Allmacht

Ich fühle mich wie ein Kind, das von seinen Eltern belogen wird. Es gibt ein großes Geheimnis, das hinter allem steht, ich kann es spüren, aber nicht fassen. Ich stelle Fragen, doch statt mit Antworten werde ich mit den immer gleichen Sätzen abgespeist. Das macht mir Angst.

 

Wenn meine Unsicherheit am größten ist, heißt es: „Sei still und frag nicht. Wenn du brav bist und tust, was wir dir sagen, dann ist es bald vorbei!“ Ich schaue ihnen beim Sprechen zu und obwohl ich ihre Münder nicht sehen kann, weiß ich doch, dass diese eine andere Wahrheit sprechen als ihre Augen. Mein Herz verkrampft sich. Ich spüre, dass etwas nicht stimmt und mir wird übel. Ich habe Angst und bekomme Bauchschmerzen. Sie sehen, dass ich zu zittern beginne. Meine Unterlippe bebt, wenn ich sie nach dem Warum frage. Bedrohlich bauen sie sich dann vor mir auf und sagen: „Schweig! Wir meinen es gut mit dir. Es gibt nur diesen Weg und wenn du artig bist, dann wird alles gut, doch wehe, du tust nicht, was wir dir sagen, dann bist du schuld, wenn etwas Schlimmes passiert.“ Ich schlucke hart und spüre die Macht, die hinter diesen Worten steht. Sie ist absolut und erlaubt keinen Widerspruch. Mein Magen dreht sich um.

 

Manchmal versprechen sie mir Süßigkeiten, die ich bekomme würde, wenn ich das tue, was sie sagen, doch im selben Satz drohen mir alles wegzunehmen, wenn ich etwa falsch mache. In meiner Not möchte ich Freunde treffen, möchte sie berühren, möchte mich ihnen nahe fühlen, doch ich darf niemanden treffen, das ist verboten. Es macht alles nur schlimmer, sagen sie. Dann fühle ich mich schlecht und habe ein schlechtes Gewissen, dass ich etwas vermisse, was verboten ist.
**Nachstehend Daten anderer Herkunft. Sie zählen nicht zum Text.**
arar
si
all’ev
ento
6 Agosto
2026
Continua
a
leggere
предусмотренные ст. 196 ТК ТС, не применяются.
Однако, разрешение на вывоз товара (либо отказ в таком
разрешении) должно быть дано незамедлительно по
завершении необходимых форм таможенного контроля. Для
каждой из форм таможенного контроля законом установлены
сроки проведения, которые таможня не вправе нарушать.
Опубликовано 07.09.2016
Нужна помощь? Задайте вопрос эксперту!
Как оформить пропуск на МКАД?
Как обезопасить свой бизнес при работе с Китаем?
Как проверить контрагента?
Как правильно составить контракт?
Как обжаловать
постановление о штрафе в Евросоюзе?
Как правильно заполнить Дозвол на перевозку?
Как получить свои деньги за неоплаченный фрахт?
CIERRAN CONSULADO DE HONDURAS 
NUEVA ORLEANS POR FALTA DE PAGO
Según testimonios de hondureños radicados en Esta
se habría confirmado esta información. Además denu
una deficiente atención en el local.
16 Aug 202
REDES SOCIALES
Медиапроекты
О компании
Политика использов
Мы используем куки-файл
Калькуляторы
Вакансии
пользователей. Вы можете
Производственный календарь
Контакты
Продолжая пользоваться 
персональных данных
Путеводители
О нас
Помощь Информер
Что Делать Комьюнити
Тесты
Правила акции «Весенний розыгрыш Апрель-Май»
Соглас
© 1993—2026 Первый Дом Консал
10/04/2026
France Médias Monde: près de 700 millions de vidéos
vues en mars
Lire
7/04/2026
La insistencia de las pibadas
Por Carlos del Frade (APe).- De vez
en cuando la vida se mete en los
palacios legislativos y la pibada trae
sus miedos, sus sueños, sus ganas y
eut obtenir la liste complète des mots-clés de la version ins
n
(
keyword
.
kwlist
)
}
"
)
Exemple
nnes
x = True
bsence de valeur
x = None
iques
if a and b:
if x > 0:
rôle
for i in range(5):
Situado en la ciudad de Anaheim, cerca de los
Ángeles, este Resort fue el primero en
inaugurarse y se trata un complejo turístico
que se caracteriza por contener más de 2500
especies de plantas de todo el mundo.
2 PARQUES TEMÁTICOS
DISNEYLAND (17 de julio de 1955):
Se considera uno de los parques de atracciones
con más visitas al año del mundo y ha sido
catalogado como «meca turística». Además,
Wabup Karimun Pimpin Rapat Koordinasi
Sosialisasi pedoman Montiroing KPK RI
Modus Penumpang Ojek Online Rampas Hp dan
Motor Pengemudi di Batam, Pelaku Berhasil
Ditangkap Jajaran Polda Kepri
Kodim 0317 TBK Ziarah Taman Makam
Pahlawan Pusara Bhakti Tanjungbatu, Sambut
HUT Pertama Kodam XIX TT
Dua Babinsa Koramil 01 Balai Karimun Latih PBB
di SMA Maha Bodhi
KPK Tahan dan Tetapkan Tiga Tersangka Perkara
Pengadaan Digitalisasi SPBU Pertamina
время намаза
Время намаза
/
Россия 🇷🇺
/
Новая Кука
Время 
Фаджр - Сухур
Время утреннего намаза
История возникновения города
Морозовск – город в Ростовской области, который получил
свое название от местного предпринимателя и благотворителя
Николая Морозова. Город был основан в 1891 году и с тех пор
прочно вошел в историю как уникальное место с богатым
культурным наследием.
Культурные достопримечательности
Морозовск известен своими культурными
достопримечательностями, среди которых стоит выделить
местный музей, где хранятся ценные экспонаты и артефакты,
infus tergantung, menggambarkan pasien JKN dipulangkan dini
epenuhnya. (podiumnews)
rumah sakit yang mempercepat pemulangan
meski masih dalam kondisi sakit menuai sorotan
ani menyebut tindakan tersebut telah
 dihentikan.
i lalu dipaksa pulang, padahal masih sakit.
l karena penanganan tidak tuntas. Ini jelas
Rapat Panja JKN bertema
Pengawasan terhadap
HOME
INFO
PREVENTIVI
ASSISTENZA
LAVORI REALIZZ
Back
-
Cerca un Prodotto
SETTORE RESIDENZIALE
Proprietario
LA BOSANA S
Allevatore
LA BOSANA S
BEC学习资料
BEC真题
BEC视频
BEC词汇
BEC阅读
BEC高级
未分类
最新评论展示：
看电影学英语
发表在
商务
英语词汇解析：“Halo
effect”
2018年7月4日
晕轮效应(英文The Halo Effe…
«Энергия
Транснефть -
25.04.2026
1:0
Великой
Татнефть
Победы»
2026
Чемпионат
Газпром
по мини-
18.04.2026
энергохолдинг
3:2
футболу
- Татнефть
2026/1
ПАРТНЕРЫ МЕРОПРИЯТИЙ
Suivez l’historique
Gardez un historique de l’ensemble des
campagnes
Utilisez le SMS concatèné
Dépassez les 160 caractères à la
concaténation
Ich darf auch nicht mehr laut lachen oder singen, sagen sie, nur noch Fernsehen ist erlaubt.

 

Sie sperren mich ein und sagen mir, das sei das Beste für mich und auch für die anderen. Aber das Einsperren tut mir weh, es macht mein Herz ganz wund. Manchmal bin ich dann wütend, doch meistens bin ich traurig und verstehe nicht, was vor sich geht. Ich spüre, dass sie nicht ehrlich mit mir sind und frage mich, ob ich ihnen noch vertrauen kann. Aber ich muss es, denn ich habe keine Wahl.

 

Niedergeschlagen sitze ich still. Sie sehen es und wollen mich aufheitern und sagen: „Alles wird gut, wir haben die Lösung, bald wird alles besser sein.“ Wieder schaue ich sie an und sehe, wie die Schamesröte ihre Gesichter überzieht. Eiskalt läuft es mir den Rücken herunter. Was soll ich tun, ich bin klein und sie sind groß. Ich mache das, was sie mir sagen, denn ich habe Angst und sie haben die Macht.